Set Wayback Machine to 1999
To try to resolve the ambiguous nature of this handling, the C99 specification clarifies how compilers are allowed to optimize with respect to pointer aliasing:
- void * can alias anything
- char * can alias anything
- any other two distinct pointer types are assumed not to be aliases
Two pointers of the same type must be treated as if they were aliases, reloading the value from memory whenever the other changes. Two pointers of different types are assumed not to alias: operations on a pointer will not invalidate the values of other pointers.
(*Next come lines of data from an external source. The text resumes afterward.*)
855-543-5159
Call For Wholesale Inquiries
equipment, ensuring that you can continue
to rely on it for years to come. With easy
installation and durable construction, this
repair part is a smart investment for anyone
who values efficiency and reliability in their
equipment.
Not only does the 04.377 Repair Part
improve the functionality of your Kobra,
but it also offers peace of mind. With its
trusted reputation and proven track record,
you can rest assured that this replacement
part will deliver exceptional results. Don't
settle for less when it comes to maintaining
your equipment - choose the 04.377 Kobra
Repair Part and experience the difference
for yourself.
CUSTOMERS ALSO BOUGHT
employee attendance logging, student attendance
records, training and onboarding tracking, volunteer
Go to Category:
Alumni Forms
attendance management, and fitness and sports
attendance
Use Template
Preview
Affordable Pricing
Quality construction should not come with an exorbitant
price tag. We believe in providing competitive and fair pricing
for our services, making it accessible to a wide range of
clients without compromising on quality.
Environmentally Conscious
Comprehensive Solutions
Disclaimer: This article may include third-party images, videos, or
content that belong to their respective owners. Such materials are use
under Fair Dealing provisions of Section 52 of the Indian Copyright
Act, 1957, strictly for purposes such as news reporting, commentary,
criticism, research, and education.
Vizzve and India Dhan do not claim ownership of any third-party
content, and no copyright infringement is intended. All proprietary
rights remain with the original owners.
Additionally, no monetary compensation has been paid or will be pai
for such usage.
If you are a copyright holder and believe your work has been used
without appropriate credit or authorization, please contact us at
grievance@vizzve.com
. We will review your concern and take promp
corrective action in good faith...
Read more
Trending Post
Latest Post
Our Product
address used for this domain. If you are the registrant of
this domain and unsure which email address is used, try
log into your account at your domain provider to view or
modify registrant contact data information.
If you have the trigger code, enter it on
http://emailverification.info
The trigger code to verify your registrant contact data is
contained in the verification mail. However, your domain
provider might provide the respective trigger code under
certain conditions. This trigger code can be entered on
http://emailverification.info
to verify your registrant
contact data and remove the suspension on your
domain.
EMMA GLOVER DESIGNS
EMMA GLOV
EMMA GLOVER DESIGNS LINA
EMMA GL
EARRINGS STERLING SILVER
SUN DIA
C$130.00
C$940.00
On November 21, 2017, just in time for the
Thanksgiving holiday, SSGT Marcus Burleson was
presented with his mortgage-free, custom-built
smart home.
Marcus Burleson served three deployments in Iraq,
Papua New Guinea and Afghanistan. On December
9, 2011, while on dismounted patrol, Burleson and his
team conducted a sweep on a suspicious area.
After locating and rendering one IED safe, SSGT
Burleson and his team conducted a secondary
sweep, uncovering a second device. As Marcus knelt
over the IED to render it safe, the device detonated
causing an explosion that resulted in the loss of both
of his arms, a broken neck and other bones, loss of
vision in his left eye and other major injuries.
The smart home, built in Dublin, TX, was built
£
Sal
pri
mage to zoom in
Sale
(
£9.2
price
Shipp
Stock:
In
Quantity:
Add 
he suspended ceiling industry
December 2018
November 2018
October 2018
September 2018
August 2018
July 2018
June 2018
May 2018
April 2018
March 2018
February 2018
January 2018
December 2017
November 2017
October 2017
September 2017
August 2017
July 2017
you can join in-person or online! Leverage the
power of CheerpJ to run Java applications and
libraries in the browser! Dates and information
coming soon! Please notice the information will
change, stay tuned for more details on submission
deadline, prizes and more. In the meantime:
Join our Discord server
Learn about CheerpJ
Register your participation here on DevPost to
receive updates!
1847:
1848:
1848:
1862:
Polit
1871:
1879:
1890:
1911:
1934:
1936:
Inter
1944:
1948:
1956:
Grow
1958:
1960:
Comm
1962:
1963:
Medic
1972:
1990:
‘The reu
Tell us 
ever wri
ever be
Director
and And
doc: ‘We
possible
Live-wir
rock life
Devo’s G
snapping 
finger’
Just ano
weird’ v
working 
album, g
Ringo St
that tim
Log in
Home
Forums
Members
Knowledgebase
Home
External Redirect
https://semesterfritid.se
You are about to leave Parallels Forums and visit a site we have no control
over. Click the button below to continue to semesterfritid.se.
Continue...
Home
In the vast majority of cases this assumption is true, and it helps the C compiler to generate faster code.
The problematic statement in our example code is:
uint16_t *p16 = (uint16_t *)&val32;
"&val32" is a pointer to uint32_t. p16 is a pointer to uint16_t. Because they are different types, they are treated as non-aliasing. The fact that they obviously are aliases due to the way they are assigned is not relevant. The point of specifying the aliasing rules in C99 was to get away from the hodgepodge of unclear assumptions and heuristics, to follow just one consistent set of rules. The pointers are different types, therefore they are assumed not to alias.
Solutions
Leaving aside the contrived example which kicked off the article, how does one resolve this problem? One possible solution is the use of void or char pointers, which the compiler must treat as a potential alias of any other pointer. For complex casts of one structure to another, passing a void pointer around may be worth considering. Unfortunately pervasive use of void sacrifices most of the type checks the compiler offers, so you can have argument bugs creep in which would otherwise have been easily caught.
Another, simpler solution is to have the compiler handle aliasing more leniently. Specifying C89 mode, for example, requires the compiler to operate by the earlier language rules where any pointer could potentially alias another. Also, gcc supports a -fno-strict-aliasing flag which disables only the aggressive alias optimizations without impacting the rest of the C99 handling.
A solution which does not work is passing the pointer around, for example if we passed a pointer to val32 to printval() in the example code. In theory this would require the called routine to fetch the value from memory (side-stepping any aliasing issues), but in practice the compiler could inline printval() and use the same registered value as caused the controversy in the first place. Even worse, the problem could suddenly appear years after the code is written when the compiler is updated or compilation flags are changed resulting in different inlining behavior.
In most cases where you have an existing codebase with aliasing problems, -fno-strict-aliasing is the best way to go. Aliasing bugs can be incredibly difficult to find. There is a slight performance hit to -fno-strict-aliasing in the form of additional references to memory, but in most cases it will be small as the data cache will satisfy all requests.
Update: In the comments, Lance talks about compiler warnings:
Also worth noting, compiling this bit of code with "-O2 -Wall" causes some versions of gcc to complain "warning: dereferencing type-punned pointer will break strict-aliasing rules", which can be useful when attempting to track down this type of problem. Interestingly, "-O0 -Wall" does not produce this warning because gcc only does the analysis required to detect this situation when optimizations requiring alias analysis are enabled.